>> Begin Source excerpt
= Niisaachewan Anishinaabe Nation =

First nation

Niisaachewan Anishinaabe Nation, formerly but still commonly—and incorrectly—known as the Dalles First Nation and Ochiichagwe'Babigo'Ining Ojibway Nation, is an Anishinaabe/Ojibway First Nation in Kenora District, Ontario about 15 kilometres north of Lake of the Woods.

The total registered Band membership as of November 2021 is 493],
and the on-reserve population as of 2016 is 190].
A member of Treaty 3, the First Nation is affiliated with Bimose Tribal Council and Kenora Chiefs Advisory.

==Reserves==
The First Nation have reserved for themselves two reserves:
- 3257 ha The Dalles Indian Reserve 38C, which serves as their main Reserve, with the community of Niisaachewan Anishinaabe Nation adjacent to it.
- 379 ha Agency Indian Reserve 30, which is shared with 12 other First Nations.
>> End Source excerpt
• [Instruction 1]
What does the article on Niisaachewan Anishinaabe Nation say, summed up in two sentences?
• [Instruction 2]
Reproduce the article on Niisaachewan Anishinaabe Nation from "A member of" up to and including "adjacent to it.".
• [Instruction 3]
Answer these questions from the article on Niisaachewan Anishinaabe Nation:
(a) In which district and province is the First Nation located?
(b) Which treaty is the First Nation a member of?
(c) How many hectares does Agency Indian Reserve 30 cover?
>> Begin Data lines
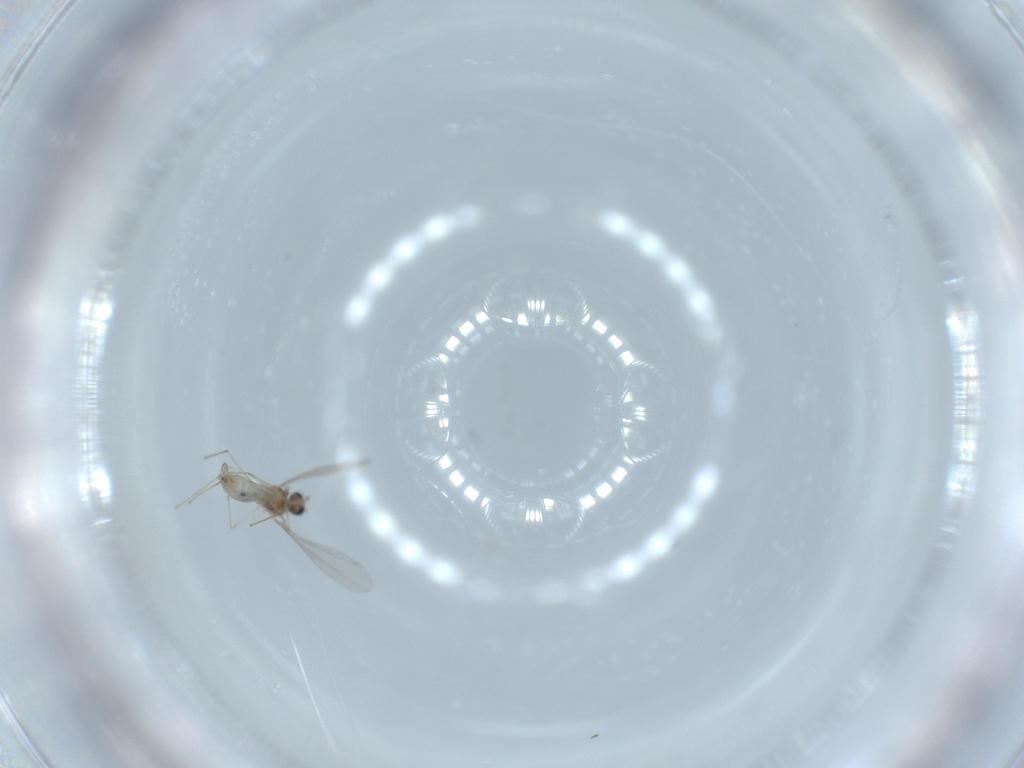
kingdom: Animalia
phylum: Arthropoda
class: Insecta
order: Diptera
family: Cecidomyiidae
>> End Data lines
>> Begin Data lines
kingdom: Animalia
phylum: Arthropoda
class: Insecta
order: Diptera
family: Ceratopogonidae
>> End Data lines
• [Finished answer 1]
Niisaachewan Anishinaabe Nation, formerly known as the Dalles First Nation and Ochiichagwe'Babigo'Ining Ojibway Nation, is an Anishinaabe/Ojibway First Nation in Kenora District, Ontario, about 15 kilometers north of Lake of the Woods. A member of Treaty 3 affiliated with Bimose Tribal Council and Kenora Chiefs Advisory, it has two reserves: The Dalles Indian Reserve 38C, its main reserve, and Agency Indian Reserve 30, which it shares with 12 other First Nations.

• [Finished answer 2]
A member of Treaty 3, the First Nation is affiliated with Bimose Tribal Council and Kenora Chiefs Advisory.

==Reserves==
The First Nation have reserved for themselves two reserves:
- 3257 ha The Dalles Indian Reserve 38C, which serves as their main Reserve, with the community of Niisaachewan Anishinaabe Nation adjacent to it.

• [Finished answer 3]
(a) Kenora District, Ontario
(b) Treaty 3
(c) 379 ha